Document excerpt —
================================

In Reply to: Re: Can you swap in a bigger motor? posted by FWK-Z3 on November 06, 2000 at 21:40:03:

Depends how scared you get in the middle of things. Stuff that is not part of an average toolkit that you wuill need to do it are:

11 mm 1/4" drive socket (most socket sets have 10 and 12 but not 11 mm)

A torque wrench capable of measuring 11 ft-lb. (on the 11mm nuts).

A 14" drive universal

Fortunately, Downing Atlanta gives you very clear instructions. There are lots of pictures and you are talked through in detail. The tow traits I would really stress are cleanliness (you are have to takwe the injectors out and the fuel rail off) and thoroughness -- ask yourself if you really thingk the way you put it together wil last 10, 20 or 100K miles.

What you will be doing is taking the intake manifold off and replacing it with another one. you will have to pull the throttle body off (and keep tha vacuuum hoses and cables straight) then taking the intake manifold apart and removing it. You also have to remove an electrical junctioon box and create a new wiring harness by wrapping existing wiring in (supplied) electrical tape.

The main points to watch out for are:

1. When you make the wiring harness, be sure to leave the maximum length for the wires going to the fuel injectors. Fold them in a group towards the back of the car and wrap the other wires from the front, wrapping inmto the fuel injection wires. Wrap the other wires only up to where the fuel injector wires come out of the main bundle, the wrap the fuel injector wires separately as a bundle.

2. I replaced the hex head bolts that hold the supercharger on with metric cap screws (the kind you use an Allen wrench to tighten). Otherwisw, they are too close to the manifold to get a socket on so you can torque them.

3. When you take the old manifold off, stuff some paper into the intake ports so nothing drops into the engine - remember ONE OF THE INTAKE VALVES IS OPEN! If something goes down the open hole, yiou have just made a MUCH BIGGER job for yourself.

================================

Data provided —
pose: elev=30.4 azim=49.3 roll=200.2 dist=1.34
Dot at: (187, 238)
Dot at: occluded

================================

Written exercise —
According to the forum reply on swapping in a bigger motor, what should be stuffed into the intake ports when the old manifold comes off? Nothing in the listing is needed here.

Response to this exercise —
Some paper, so nothing drops into the engine.